Wednesday, June 4, 2014

Dialog #3

"Kau pernah jatuh cinta?"

"Sekali. Di bulan."

"Lalu senang?"

"Sekali! Kau?"

"Aku akan menikah dengan terminal."

"Maksudmu?"

"Dengan mengikatnya, cinta, aku, dan terminal jadi tak terpisah. Bukan begitu?"

"Sejatinya iya. Hanya saja ikatan kadang tak sebenarnya hebat."

"Jangan merayu sayu! Selera kalimatmu masih sedayu dahulu."

"Oh iya, ceritakan kisahmu!"

"Kami bertemu dulu. Dua hari. Kami berangkat disana. Pun kita pulang bersama. Merasa senang.
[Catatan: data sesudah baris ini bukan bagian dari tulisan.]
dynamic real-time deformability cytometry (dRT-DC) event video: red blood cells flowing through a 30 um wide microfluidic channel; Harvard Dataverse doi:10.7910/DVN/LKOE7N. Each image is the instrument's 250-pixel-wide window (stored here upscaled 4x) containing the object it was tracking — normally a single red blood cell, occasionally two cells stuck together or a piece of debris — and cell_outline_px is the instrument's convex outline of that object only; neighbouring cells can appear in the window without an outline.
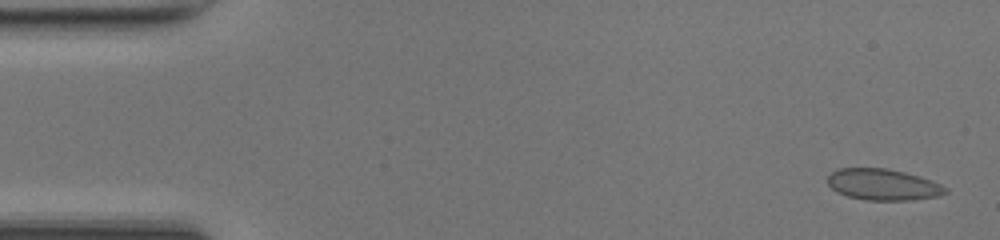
{"species": "common noctule bat (a hibernating species)", "species_latin": "Nyctalus noctula", "temperature_condition": "room temperature", "stored_images_in_passage": 46, "camera_frame_rate_fps": 3000, "um_per_image_px": 0.085, "animal": {"sex": "female", "body_mass_g": 17.0, "forearm_length_mm": 48.0}, "frame": {"image": 1, "passage_image": 2, "time_ms": 0.333, "image_size_px": [1000, 240], "cell_outline_px": [[948, 192], [936, 196], [912, 200], [864, 200], [848, 196], [836, 192], [828, 184], [828, 176], [832, 172], [840, 168], [888, 168], [920, 176], [932, 180], [948, 188]], "centroid_in_image_um": [75.06, 15.69], "position_along_channel_um": 9.9, "area_um2": 21.5}}
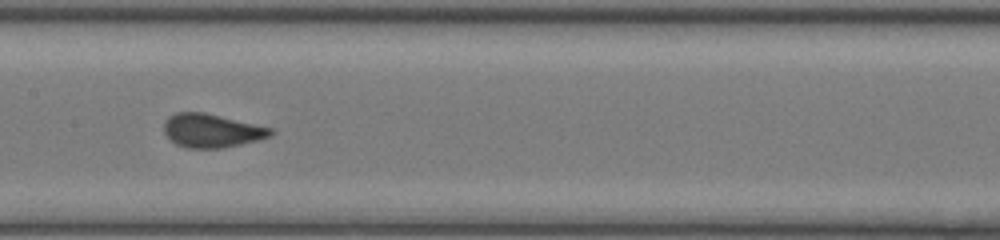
{"frame": {"image": 2, "passage_image": 24, "time_ms": 7.667, "image_size_px": [1000, 240], "cell_outline_px": [[276, 132], [272, 136], [260, 140], [224, 148], [184, 148], [176, 144], [164, 132], [164, 120], [168, 116], [176, 112], [204, 112], [276, 128]], "centroid_in_image_um": [18.06, 11.1], "position_along_channel_um": 189.3, "area_um2": 21.39}}
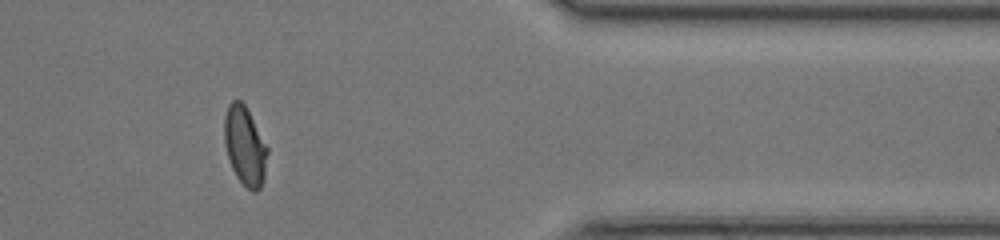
{"frame": {"image": 3, "passage_image": 40, "time_ms": 13.0, "image_size_px": [1000, 240], "cell_outline_px": [[268, 152], [264, 180], [260, 188], [256, 192], [252, 192], [236, 176], [232, 168], [228, 156], [224, 140], [224, 116], [228, 104], [232, 100], [240, 100], [244, 104], [268, 148]], "centroid_in_image_um": [20.81, 12.41], "position_along_channel_um": 390.6, "area_um2": 19.65}}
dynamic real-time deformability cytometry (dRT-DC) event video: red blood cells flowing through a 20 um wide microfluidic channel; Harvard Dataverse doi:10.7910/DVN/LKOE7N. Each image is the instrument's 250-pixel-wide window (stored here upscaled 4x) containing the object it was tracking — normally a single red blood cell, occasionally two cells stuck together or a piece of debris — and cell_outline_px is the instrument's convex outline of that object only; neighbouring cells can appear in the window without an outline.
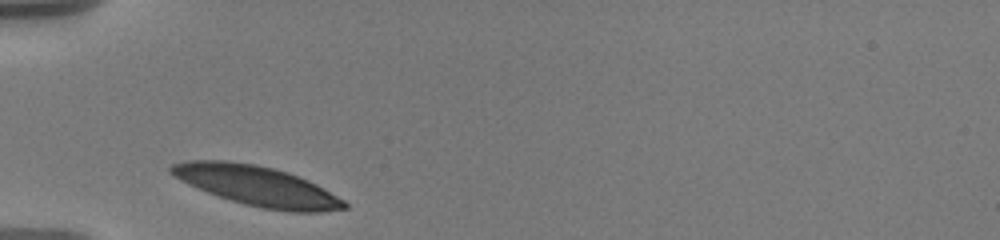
{"species": "human", "species_latin": "Homo sapiens", "temperature_condition": "warm", "stored_images_in_passage": 23, "camera_frame_rate_fps": 3000, "um_per_image_px": 0.085, "donor": {"sex": "male"}, "frame": {"image": 1, "passage_image": 1, "time_ms": 0.0, "image_size_px": [1000, 240], "cell_outline_px": [[348, 208], [320, 212], [288, 212], [264, 208], [244, 204], [208, 192], [188, 184], [180, 180], [168, 172], [168, 168], [172, 164], [188, 160], [228, 160], [252, 164], [272, 168], [288, 172], [308, 180], [316, 184], [344, 200], [348, 204]], "centroid_in_image_um": [21.84, 15.8], "position_along_channel_um": 63.2, "area_um2": 40.0}}
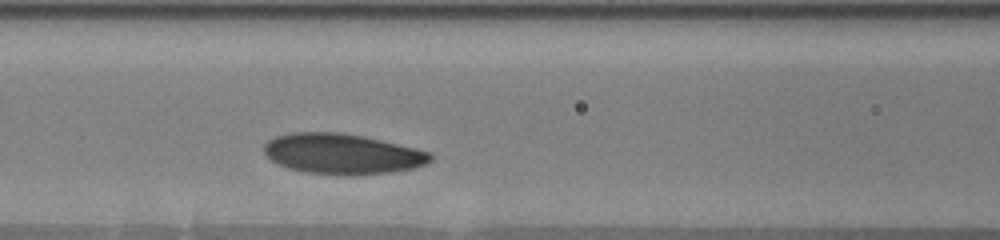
{"frame": {"image": 2, "passage_image": 16, "time_ms": 2.333, "image_size_px": [1000, 240], "cell_outline_px": [[432, 160], [424, 164], [412, 168], [392, 172], [348, 176], [336, 176], [304, 172], [288, 168], [276, 164], [264, 156], [264, 144], [268, 140], [276, 136], [292, 132], [340, 132], [364, 136], [416, 148], [432, 152]], "centroid_in_image_um": [29.05, 13.09], "position_along_channel_um": 137.5, "area_um2": 39.77}}
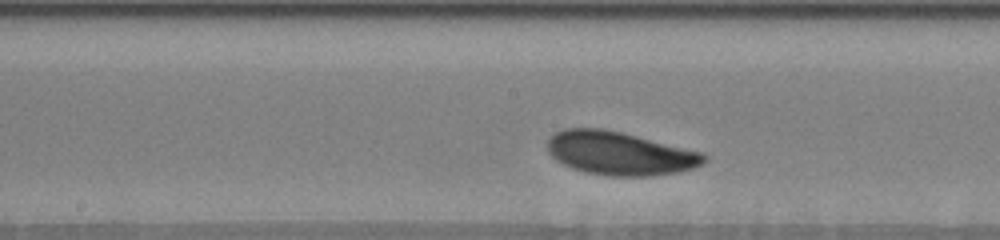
{"frame": {"image": 3, "passage_image": 21, "time_ms": 4.0, "image_size_px": [1000, 240], "cell_outline_px": [[708, 160], [704, 164], [692, 168], [676, 172], [648, 176], [608, 176], [584, 172], [572, 168], [556, 160], [548, 152], [548, 140], [556, 132], [564, 128], [604, 128], [700, 152], [708, 156]], "centroid_in_image_um": [52.66, 13.04], "position_along_channel_um": 195.5, "area_um2": 39.3}}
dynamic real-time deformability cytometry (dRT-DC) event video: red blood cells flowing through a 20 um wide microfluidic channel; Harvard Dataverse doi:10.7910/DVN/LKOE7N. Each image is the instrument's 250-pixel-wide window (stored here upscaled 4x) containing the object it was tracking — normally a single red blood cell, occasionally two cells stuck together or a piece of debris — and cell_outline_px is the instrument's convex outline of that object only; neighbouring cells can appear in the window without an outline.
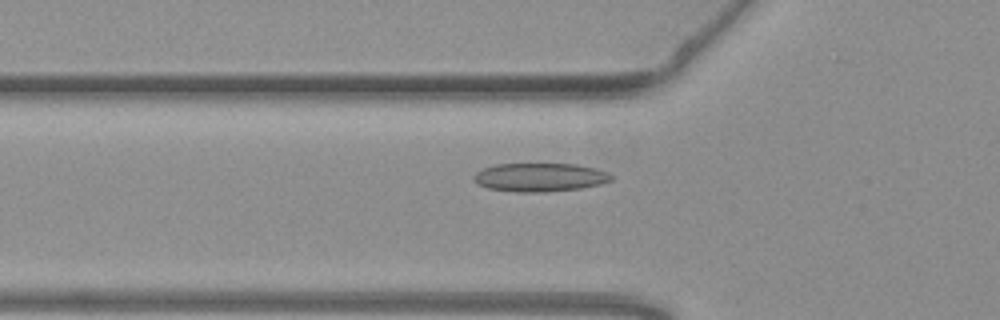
{"species": "common noctule bat (a hibernating species)", "species_latin": "Nyctalus noctula", "temperature_condition": "warm", "stored_images_in_passage": 55, "camera_frame_rate_fps": 3000, "um_per_image_px": 0.085, "animal": {"sex": "female", "body_mass_g": 19.3, "forearm_length_mm": 54.1}, "frame": {"image": 1, "passage_image": 19, "time_ms": 6.0, "image_size_px": [1000, 320], "cell_outline_px": [[612, 180], [600, 184], [580, 188], [544, 192], [516, 192], [488, 188], [480, 184], [476, 180], [476, 172], [484, 168], [496, 164], [576, 164], [596, 168], [608, 172], [612, 176]], "centroid_in_image_um": [45.94, 15.06], "position_along_channel_um": 79.9, "area_um2": 22.6}}
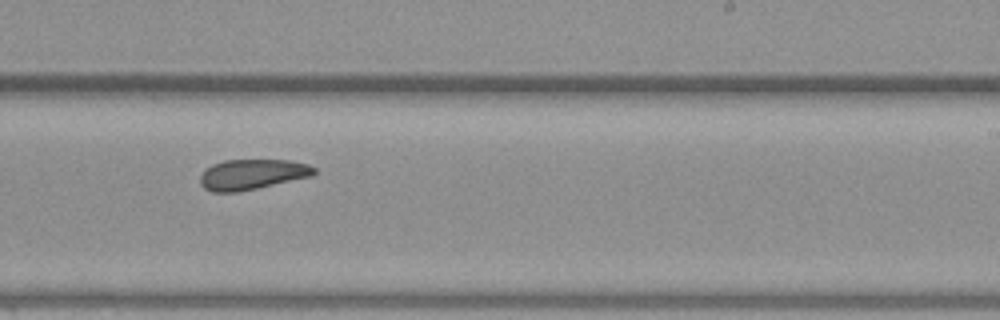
{"frame": {"image": 2, "passage_image": 34, "time_ms": 11.0, "image_size_px": [1000, 320], "cell_outline_px": [[316, 172], [312, 176], [240, 192], [212, 192], [204, 188], [200, 184], [200, 176], [212, 164], [224, 160], [288, 160], [308, 164], [316, 168]], "centroid_in_image_um": [21.44, 14.83], "position_along_channel_um": 267.6, "area_um2": 20.17}}
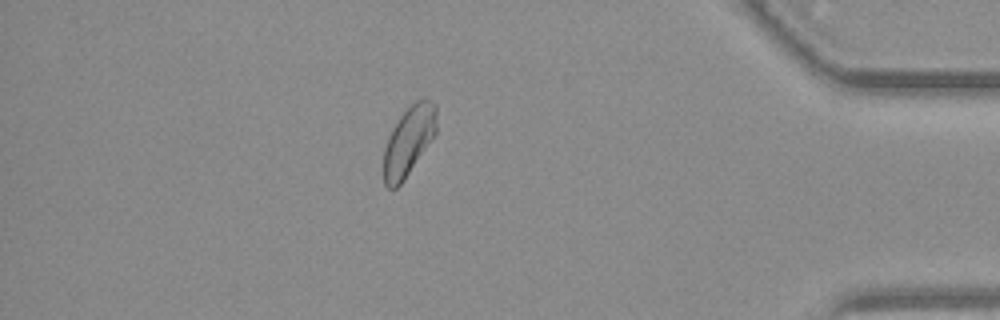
{"frame": {"image": 3, "passage_image": 48, "time_ms": 15.667, "image_size_px": [1000, 320], "cell_outline_px": [[436, 132], [404, 180], [396, 188], [388, 188], [384, 184], [384, 148], [388, 136], [392, 128], [400, 116], [412, 100], [424, 96], [428, 96], [436, 104]], "centroid_in_image_um": [34.75, 11.89], "position_along_channel_um": 400.5, "area_um2": 21.56}, "authors_computed_cell_mechanics": {"area_um2": 21.7906, "velocity_mm_per_s": 3.7494, "shape_relaxation_time_tau1_ms": 7.3747, "shape_relaxation_time_tau2_ms": 5.0909, "deformation_change_tau1": 0.1457, "deformation_change_tau2": 0.1075}}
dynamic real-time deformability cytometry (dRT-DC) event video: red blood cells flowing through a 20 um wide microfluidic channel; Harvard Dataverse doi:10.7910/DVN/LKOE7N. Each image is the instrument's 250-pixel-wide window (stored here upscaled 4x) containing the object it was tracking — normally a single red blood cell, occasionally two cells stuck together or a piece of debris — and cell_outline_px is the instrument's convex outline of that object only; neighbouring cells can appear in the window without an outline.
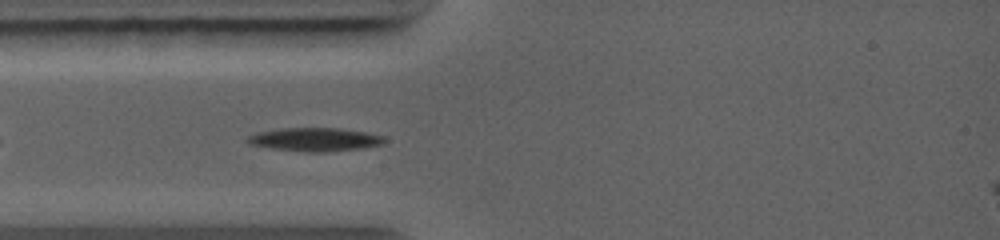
{"species": "common noctule bat (a hibernating species)", "species_latin": "Nyctalus noctula", "temperature_condition": "warm", "stored_images_in_passage": 7, "camera_frame_rate_fps": 5000, "um_per_image_px": 0.085, "animal": {"sex": "female", "body_mass_g": 19.0, "forearm_length_mm": 56.7}, "frame": {"image": 1, "passage_image": 4, "time_ms": 1.2, "image_size_px": [1000, 240], "cell_outline_px": [[388, 140], [384, 144], [364, 148], [324, 152], [308, 152], [272, 148], [248, 144], [244, 140], [248, 136], [260, 132], [280, 128], [340, 128], [364, 132], [384, 136]], "centroid_in_image_um": [26.8, 11.86], "position_along_channel_um": 58.2, "area_um2": 18.79}}
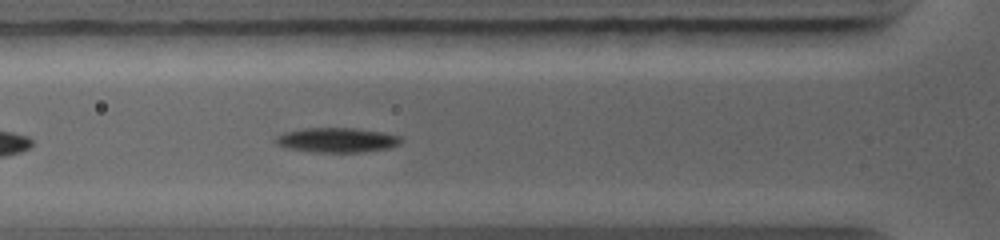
{"frame": {"image": 2, "passage_image": 6, "time_ms": 2.0, "image_size_px": [1000, 240], "cell_outline_px": [[404, 140], [400, 144], [388, 148], [364, 152], [312, 152], [288, 148], [276, 144], [272, 140], [276, 136], [284, 132], [300, 128], [356, 128], [380, 132], [400, 136]], "centroid_in_image_um": [28.61, 11.9], "position_along_channel_um": 97.2, "area_um2": 18.21}}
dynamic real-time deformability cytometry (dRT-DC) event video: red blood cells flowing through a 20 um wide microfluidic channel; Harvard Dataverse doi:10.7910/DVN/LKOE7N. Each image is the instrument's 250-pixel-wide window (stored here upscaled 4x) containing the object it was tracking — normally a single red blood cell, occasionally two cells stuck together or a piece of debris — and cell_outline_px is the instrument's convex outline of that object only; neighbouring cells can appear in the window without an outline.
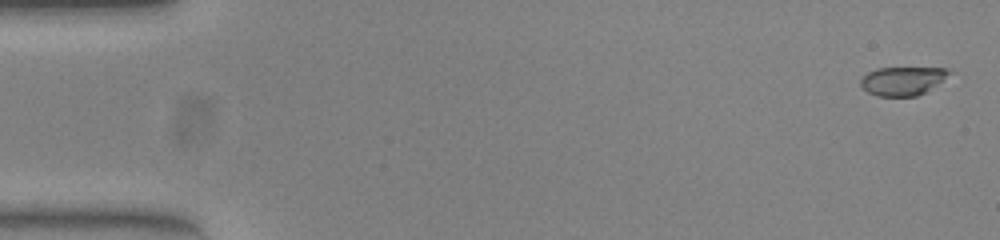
{"species": "common noctule bat (a hibernating species)", "species_latin": "Nyctalus noctula", "temperature_condition": "warm", "stored_images_in_passage": 53, "camera_frame_rate_fps": 3000, "um_per_image_px": 0.085, "animal": {"sex": "female", "body_mass_g": 23.0, "forearm_length_mm": 53.4}, "frame": {"image": 1, "passage_image": 2, "time_ms": 0.333, "image_size_px": [1000, 240], "cell_outline_px": [[952, 72], [924, 92], [916, 96], [876, 96], [868, 92], [860, 84], [860, 80], [868, 72], [876, 68], [948, 68]], "centroid_in_image_um": [76.68, 6.87], "position_along_channel_um": 8.3, "area_um2": 14.45}}
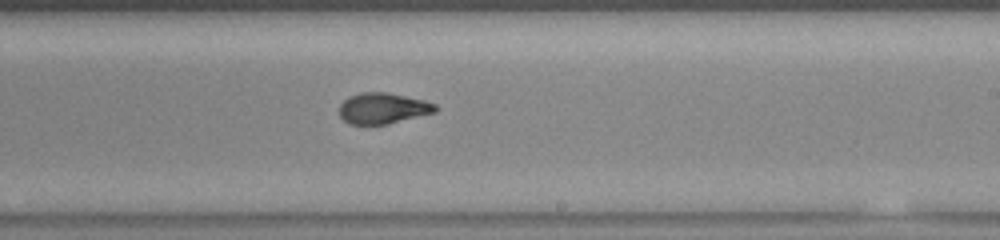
{"frame": {"image": 2, "passage_image": 32, "time_ms": 10.333, "image_size_px": [1000, 240], "cell_outline_px": [[440, 108], [436, 112], [388, 124], [348, 124], [340, 116], [340, 104], [348, 96], [360, 92], [388, 92], [424, 100], [436, 104]], "centroid_in_image_um": [32.56, 9.2], "position_along_channel_um": 256.4, "area_um2": 17.46}}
Aku mencium. Dia memeluk, besoknya dia kemudian hamil. Kata dokter, rinduku laki-laki."

"Secepat itu?"

"Bingung juga. Mungkin pandangan pertamaku terjadi ketika masa subur. Oleh karena itu aku tidak bisa kabur. Atau mundur."

"Benar darah dagingmu?"

"Hmm, tak usah buru-buru cemburu. Bukankah anak atau rindu itu sama? Berasal dari hasil jatuh suka. Sebuah simbiosis. Penyatuan yang unik, abstrak, dan apalah."

"Begitukah?"

"Kau sendiri, akan ke bulan lagi?"

"Mungkin. Dalam waktu jauh. Itu juga kalau aku tak jenuh. Bulan tempat paling teduh. Sayang disana tidak ada sapu. Rabu. Serta ragu-ragu."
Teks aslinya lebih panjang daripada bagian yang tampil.